> Extracted text:
+===+

FIG. 7 is a flowchart illustrating an example operation of an electronic device to obtain a plurality of sounds according to various embodiments.

When obtaining a plurality of sounds, an electronic device (e.g., the electronic device 101 of FIG. 1 and the electronic device 301 of FIG. 3) according to an embodiment may use a first sound generation request that is used for obtaining a first sound, to obtain a second sound.

In operation 710, the electronic device may obtain (or generate) the first sound using the first sound generation request generated based on at least some of a plurality of contents. In various embodiments of the present disclosure, the sound generation request may also be referred to as a seed for obtaining a sound.

According to an embodiment, the electronic device may obtain the first sound using the sound generation model. The first sound generation request may include first input data of the sound generation model. The electronic device may obtain the first sound by applying the sound generation model to the first input data.

According to an embodiment, the electronic device may store the first sound and the first sound generation request. The electronic device may store a pair including the first sound generation request and the first sound.

In operation 720, the electronic device may generate a second sound generation request based on another content that is different from the at least some of the plurality of contents. The second sound generation request be generated based on the other content that is different from the at least some of the plurality of contents used for the first sound generation request.

For example, based on leaving the page and entering the other page, the electronic device may generate the second sound generation request based on the content of the other page.

+===+

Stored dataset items
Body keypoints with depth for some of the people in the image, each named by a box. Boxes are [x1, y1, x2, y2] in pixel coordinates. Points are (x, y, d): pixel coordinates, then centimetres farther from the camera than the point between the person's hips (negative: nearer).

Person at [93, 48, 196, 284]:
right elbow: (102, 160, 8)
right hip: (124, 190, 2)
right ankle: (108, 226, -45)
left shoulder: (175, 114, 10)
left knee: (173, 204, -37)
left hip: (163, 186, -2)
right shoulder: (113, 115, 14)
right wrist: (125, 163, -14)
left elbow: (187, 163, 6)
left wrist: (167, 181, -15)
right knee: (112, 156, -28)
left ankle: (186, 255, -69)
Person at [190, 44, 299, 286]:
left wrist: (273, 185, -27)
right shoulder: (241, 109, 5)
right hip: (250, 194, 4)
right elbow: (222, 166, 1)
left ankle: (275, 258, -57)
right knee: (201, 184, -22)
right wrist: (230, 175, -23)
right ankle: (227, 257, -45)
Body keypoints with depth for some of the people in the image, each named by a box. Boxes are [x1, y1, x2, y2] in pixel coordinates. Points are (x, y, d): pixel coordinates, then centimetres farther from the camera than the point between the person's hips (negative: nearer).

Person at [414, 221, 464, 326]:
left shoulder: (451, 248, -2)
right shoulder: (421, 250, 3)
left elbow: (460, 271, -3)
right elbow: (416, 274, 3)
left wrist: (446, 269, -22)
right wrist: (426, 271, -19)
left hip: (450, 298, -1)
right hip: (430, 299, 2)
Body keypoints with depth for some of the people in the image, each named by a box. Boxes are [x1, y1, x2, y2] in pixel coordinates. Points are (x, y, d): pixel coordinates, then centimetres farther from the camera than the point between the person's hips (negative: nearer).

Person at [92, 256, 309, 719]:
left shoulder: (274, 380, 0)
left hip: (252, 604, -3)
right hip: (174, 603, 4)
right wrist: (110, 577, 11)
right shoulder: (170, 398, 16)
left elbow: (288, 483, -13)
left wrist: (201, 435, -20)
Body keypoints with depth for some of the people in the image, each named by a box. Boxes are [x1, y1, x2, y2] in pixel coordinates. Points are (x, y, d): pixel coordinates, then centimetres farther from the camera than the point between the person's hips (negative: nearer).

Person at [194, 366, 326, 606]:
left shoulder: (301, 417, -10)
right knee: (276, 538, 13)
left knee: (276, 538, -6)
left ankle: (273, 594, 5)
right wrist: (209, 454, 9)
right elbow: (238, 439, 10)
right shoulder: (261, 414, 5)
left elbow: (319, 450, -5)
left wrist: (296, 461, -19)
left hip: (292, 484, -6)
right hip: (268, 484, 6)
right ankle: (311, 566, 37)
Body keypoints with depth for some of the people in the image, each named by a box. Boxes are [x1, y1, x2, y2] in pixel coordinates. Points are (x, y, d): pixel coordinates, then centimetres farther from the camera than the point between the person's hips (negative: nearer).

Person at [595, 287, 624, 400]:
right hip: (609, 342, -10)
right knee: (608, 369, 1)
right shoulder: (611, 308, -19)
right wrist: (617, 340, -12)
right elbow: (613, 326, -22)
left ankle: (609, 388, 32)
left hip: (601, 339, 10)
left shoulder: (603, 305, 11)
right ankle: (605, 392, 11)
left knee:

+===+

> Assigned task: Reproduce the full text above about an electronic device obtaining a plurality of sounds, word for word.

> Your response:
FIG. 7 is a flowchart illustrating an example operation of an electronic device to obtain a plurality of sounds according to various embodiments.

When obtaining a plurality of sounds, an electronic device (e.g., the electronic device 101 of FIG. 1 and the electronic device 301 of FIG. 3) according to an embodiment may use a first sound generation request that is used for obtaining a first sound, to obtain a second sound.

In operation 710, the electronic device may obtain (or generate) the first sound using the first sound generation request generated based on at least some of a plurality of contents. In various embodiments of the present disclosure, the sound generation request may also be referred to as a seed for obtaining a sound.

According to an embodiment, the electronic device may obtain the first sound using the sound generation model. The first sound generation request may include first input data of the sound generation model. The electronic device may obtain the first sound by applying the sound generation model to the first input data.

According to an embodiment, the electronic device may store the first sound and the first sound generation request. The electronic device may store a pair including the first sound generation request and the first sound.

In operation 720, the electronic device may generate a second sound generation request based on another content that is different from the at least some of the plurality of contents. The second sound generation request be generated based on the other content that is different from the at least some of the plurality of contents used for the first sound generation request.

For example, based on leaving the page and entering the other page, the electronic device may generate the second sound generation request based on the content of the other page.